▶ **YOUR OBJECTIVE**:
Rewrite the text in the listing below, putting "CZYTAJ WIĘCEJ" wherever "CZYTAJ DALEJ" appears and keeping everything else the same. Leave the pictures out.

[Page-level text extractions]
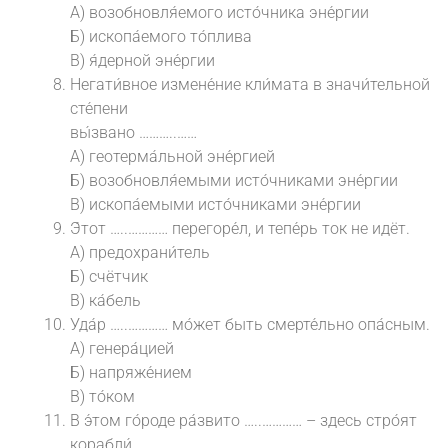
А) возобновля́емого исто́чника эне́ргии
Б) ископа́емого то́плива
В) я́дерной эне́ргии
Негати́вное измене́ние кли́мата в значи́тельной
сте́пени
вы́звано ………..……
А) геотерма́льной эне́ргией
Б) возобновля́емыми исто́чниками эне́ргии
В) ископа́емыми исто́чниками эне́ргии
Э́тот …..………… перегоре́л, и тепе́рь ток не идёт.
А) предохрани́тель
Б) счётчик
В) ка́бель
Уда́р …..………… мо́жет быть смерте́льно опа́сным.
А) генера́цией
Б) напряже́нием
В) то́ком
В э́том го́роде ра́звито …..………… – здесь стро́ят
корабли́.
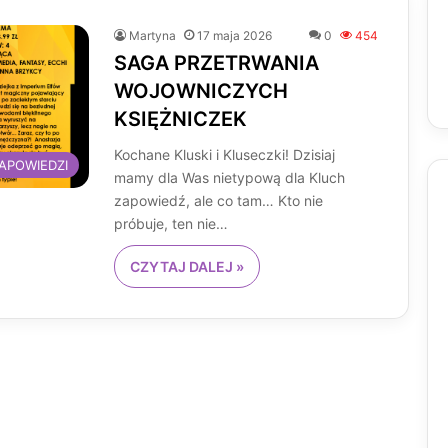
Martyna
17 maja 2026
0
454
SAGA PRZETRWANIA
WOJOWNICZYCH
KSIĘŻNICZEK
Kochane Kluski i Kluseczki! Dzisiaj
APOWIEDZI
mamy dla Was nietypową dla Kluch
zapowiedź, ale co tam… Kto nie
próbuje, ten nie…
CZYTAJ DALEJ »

▶ **REPLY TO THE EXERCISE**:
А) возобновля́емого исто́чника эне́ргии
Б) ископа́емого то́плива
В) я́дерной эне́ргии
Негати́вное измене́ние кли́мата в значи́тельной
сте́пени
вы́звано ………..……
А) геотерма́льной эне́ргией
Б) возобновля́емыми исто́чниками эне́ргии
В) ископа́емыми исто́чниками эне́ргии
Э́тот …..………… перегоре́л, и тепе́рь ток не идёт.
А) предохрани́тель
Б) счётчик
В) ка́бель
Уда́р …..………… мо́жет быть смерте́льно опа́сным.
А) генера́цией
Б) напряже́нием
В) то́ком
В э́том го́роде ра́звито …..………… – здесь стро́ят
корабли́.
Martyna
17 maja 2026
0
454
SAGA PRZETRWANIA
WOJOWNICZYCH
KSIĘŻNICZEK
Kochane Kluski i Kluseczki! Dzisiaj
APOWIEDZI
mamy dla Was nietypową dla Kluch
zapowiedź, ale co tam… Kto nie
próbuje, ten nie…
CZYTAJ WIĘCEJ »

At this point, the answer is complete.